Maxim Tomilov and Markus Bendler out of the finals for Lead in Korea
12 Jan 2013
Angelika Rainer competes in the Lead competition on Day 1 (Photo: UIAA All Rights Reserved)
The first full day competition at the UIAA Ice Climbing World Tour in Cheongsong, Korea saw a major upset when last year’s world champion Maxim Tomilov (Men’s Lead) fell early and unable to qualify for the finals on Sunday.
Tomilov’s brother and climbing partner Alexey Tomilov, however, fared much better and led the group by day’s end.
It was also another major disappointment for Austria’s Markus Bendler, who gave a sub-par performance in the qualifying round and failed to impress in the semi-final.
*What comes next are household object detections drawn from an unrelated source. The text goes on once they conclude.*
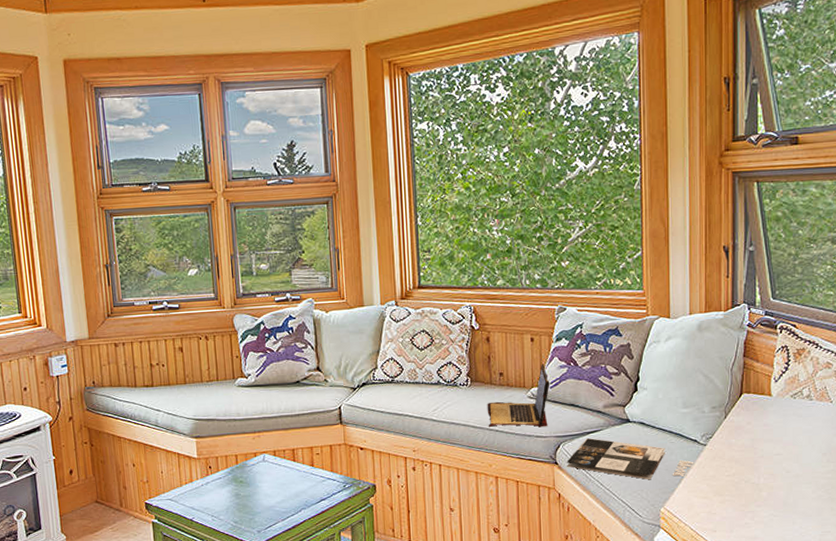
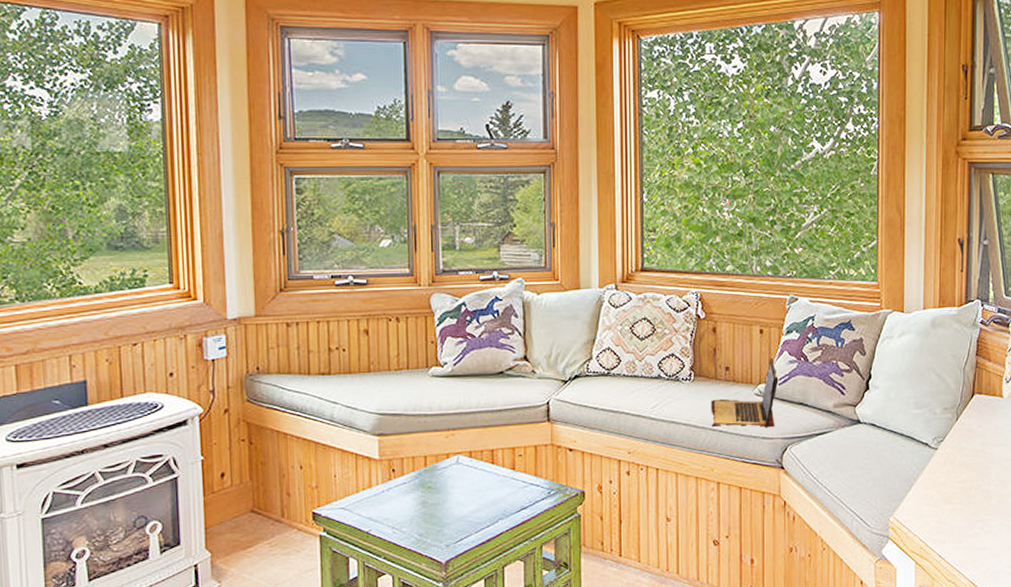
magazine: present [566,438,694,480] -> none [793,440,925,487]

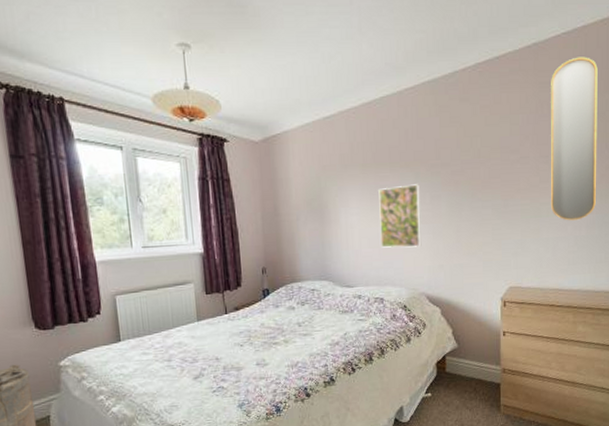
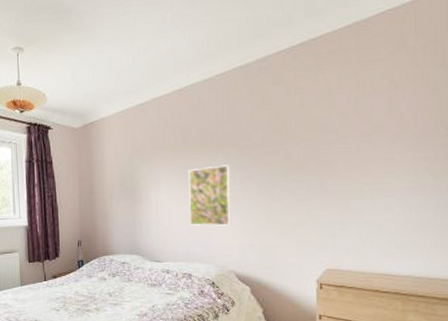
home mirror: present [551,57,598,221] -> none [374,32,431,202]

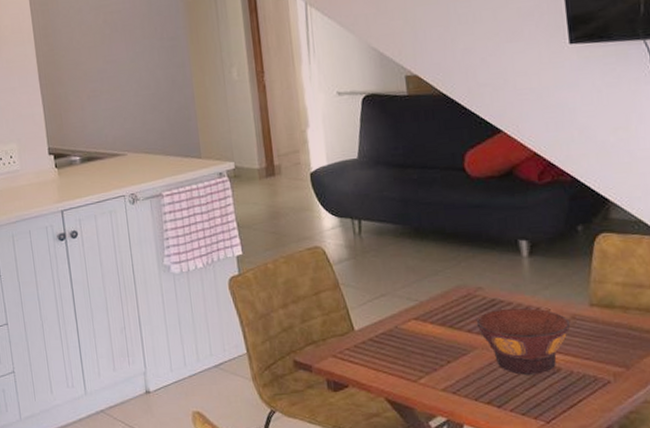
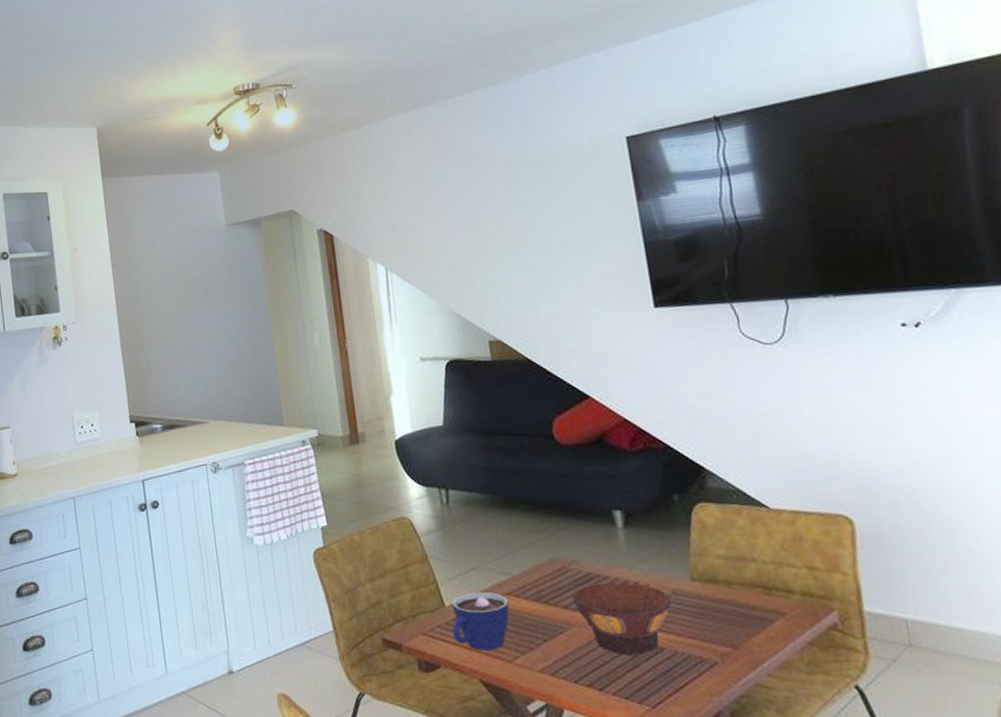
cup: none [360,317,416,371] -> present [452,592,510,651]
Bendler was philosophical about his loss in the first stage of the 2013 UIAA Ice Climbing World Tour and said that although he was bit tired, he didn’t feel weaker than in previous years, he just though everyone else had improved much more. In the women’s group (Lead), local favourite Woon Seon Shin of Korea led Maria Tolokonina, and Svetlana Sokolova of Russia.
Last year’s world champion Angelika Rainer (4th) of Italy is still in the hunt for top prize as are Anna Gallyamova (5th) and Lucie Hrozova (7th).
Full results can be found here:
Qualificaiton for Speed and the finals for both Lead and Speed take place on Sunday.
There are two types of competition.
In Speed, competitors climb up an artificial ice wall in the fastest time while in the Lead discipline athletes are judged on their ability to climb a difficult route in the best time.
There are two types of winners; those who win each phase of the competition and overall winners based on the total points accumulated after events in Korea, Switzerland, Italy, Romania and Russia where the tour concludes on 10 March 2013.
About the UIAA
The UIAA was founded in 1932 and has 80 member associations in 50 countries representing about 1.3 million people. The organization's mission is to promote the growth and protection of mountaineering and climbing worldwide, advance safe and ethical mountain practices and promote responsible access, culture and environmental protection.
The organization operates through the work of its commissions which make recommendations, set policy and advocate on behalf of the mountaineering community. The UIAA is recognized by the International Olympic Committee for mountaineering and natural surface climbing.